Un total de 29 acusados por tráfico de drogas en Mallorca y Barcelona ha aceptado este lunes los cargos de los que se les acusa en un juicio que tiene lugar durante esta semana en la Sección Segunda de la Audiencia Provincial de Baleares. Además, a otro se le han retirado los cargos por lo que ha quedado absuelto.

Tras esto, quedan siete acusados por delitos de blanqueo de capitales y tráfico de cocaína, marihuana y metanfetaminas, cometidos, presuntamente, entre 2015 y 2016. En sus respectivas declaraciones, todos y cada uno de ellos ha negado haber distribuido sustancias ilícitas, aunque alguno ha reconocido ser consumidor.

Por su lado, la Fiscalía ha rebajado las penas de aquellos con quienes ha pactado, pero todavía no ha trascendido la cantidad que se ha reducido. Cabe recordar que, inicialmente, la pena global, entre todos los acusados, superaba los 300 años de cárcel.

Tal como se recoge en el escrito original de acusación –que ahora ha sido modificado al haber llegado a un acuerdo–, la mayoría de los acusados se enfrentaba a penas de nueve años de prisión.

Además, uno de los presuntos cabecillas de la organización, al que la Fiscalía pedía 17 años de cárcel, también ha llegado a un acuerdo. Cabe destacar que gran parte de los acusados proceden de Cuba y República Dominicana y algunos tienen antecedentes.

La Fiscalía sostiene en su escrito que los acusados ejercían una “actividad constante, estructurada y previamente concertada” de tráfico de drogas en Mallorca, donde contaban “con una infraestructura de medios personales y materiales” con de una red de vendedores al por menor.

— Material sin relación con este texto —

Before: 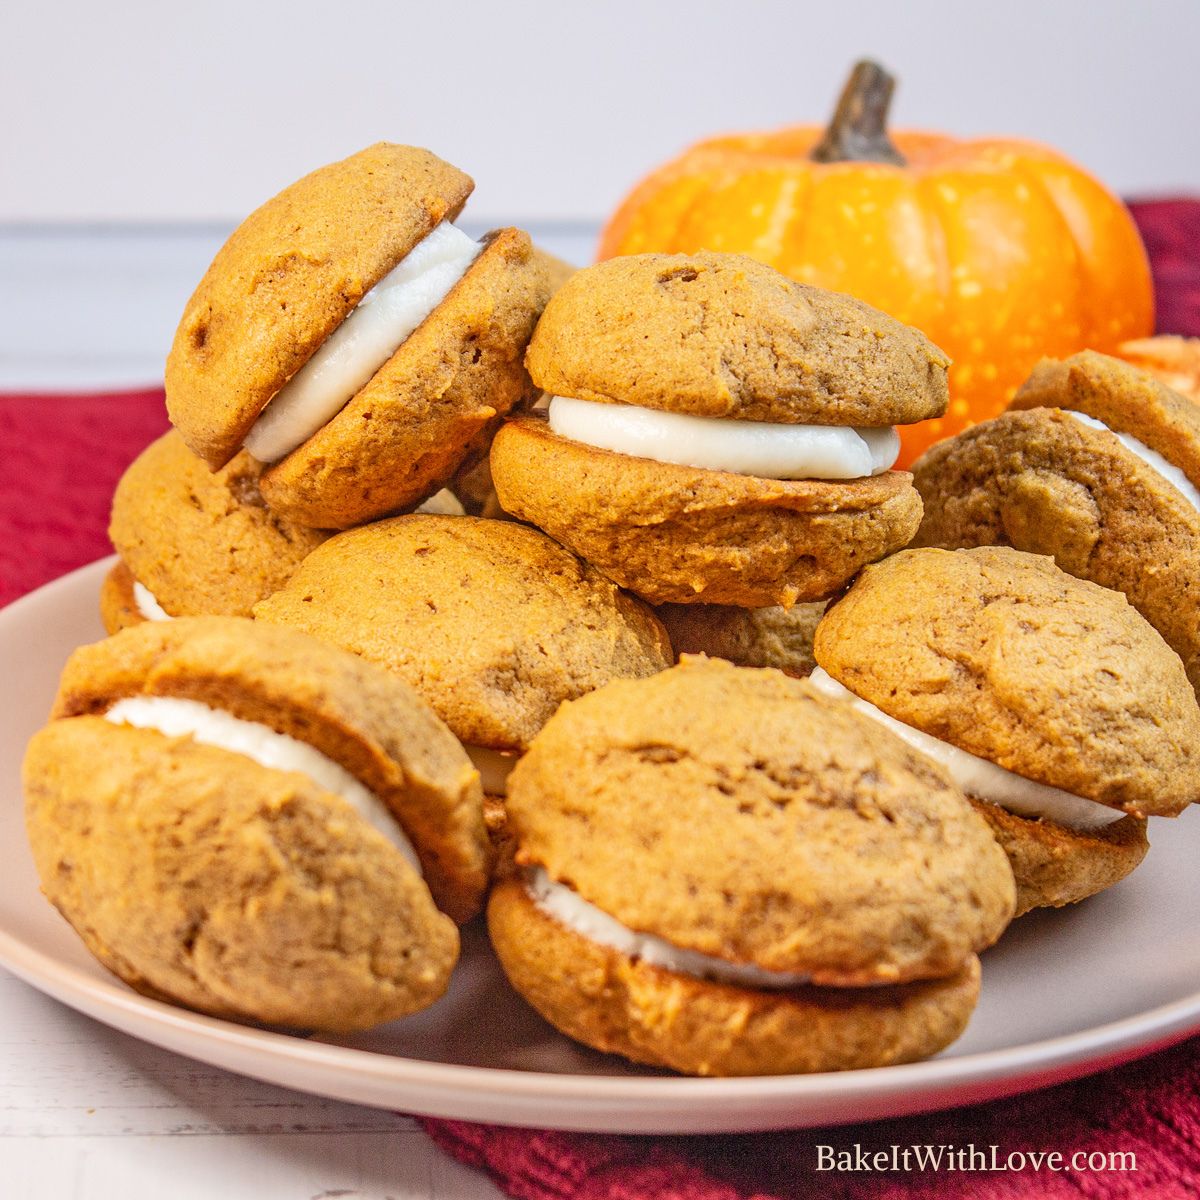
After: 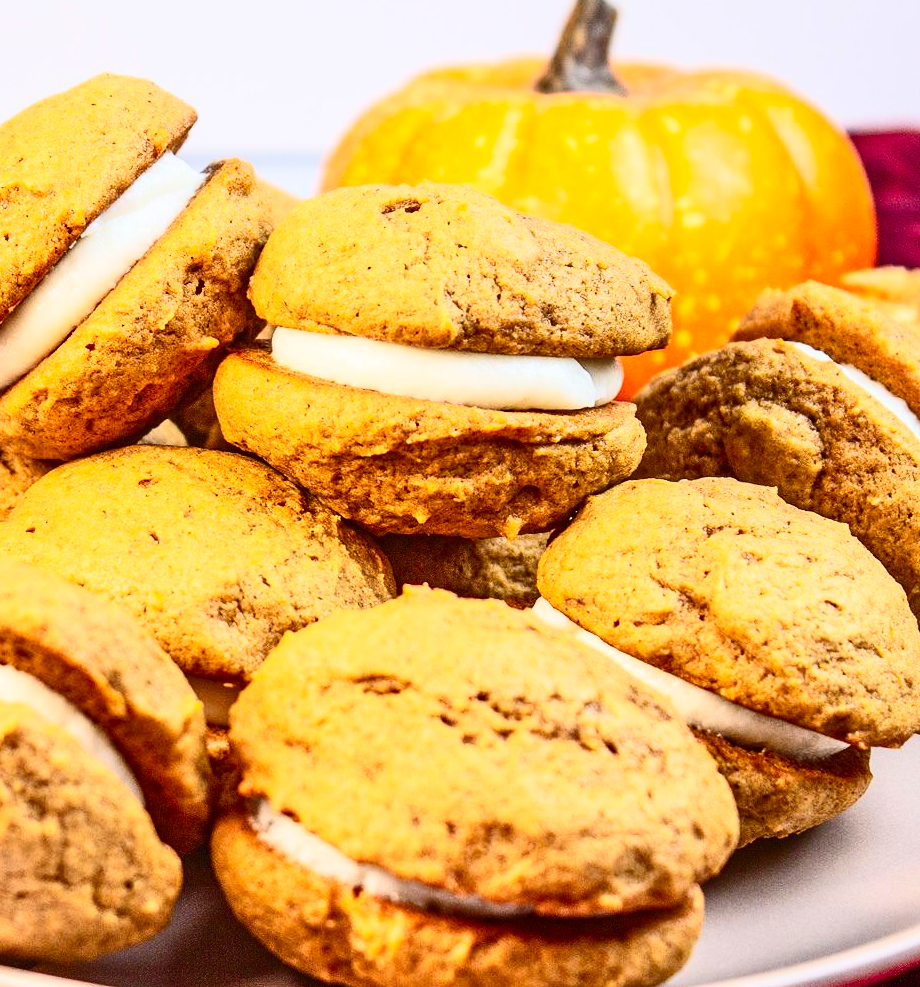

Para almacenar la droga utilizaban domicilios y empresas. Para dificultar la acción policial, los cabecillas alquilaban pisos aprovechando que uno de los imputados en la trama, que trabajaba como conserje en un edificio, les informaba de los inmuebles que se encontraban vacíos.

Según la Fiscalía, uno de los dirigentes se mudó a Barcelona porque temía estar siendo investigado por la Policía. En la capital catalana, se puso en contacto con otros dos narcotraficantes -que posteriormente fueron detenidos por los Mossos d’Escuadra- para comprar cocaína que después enviaba a Mallorca mediante mensajeros.

Además, para garantizar la protección de los beneficios obtenidos con la venta de las drogas los acusados los introdujeron en el tráfico ordinario adquiriendo 900 participaciones de una empresa y enviando frecuentemente efectivo a República Dominicana y Colombia.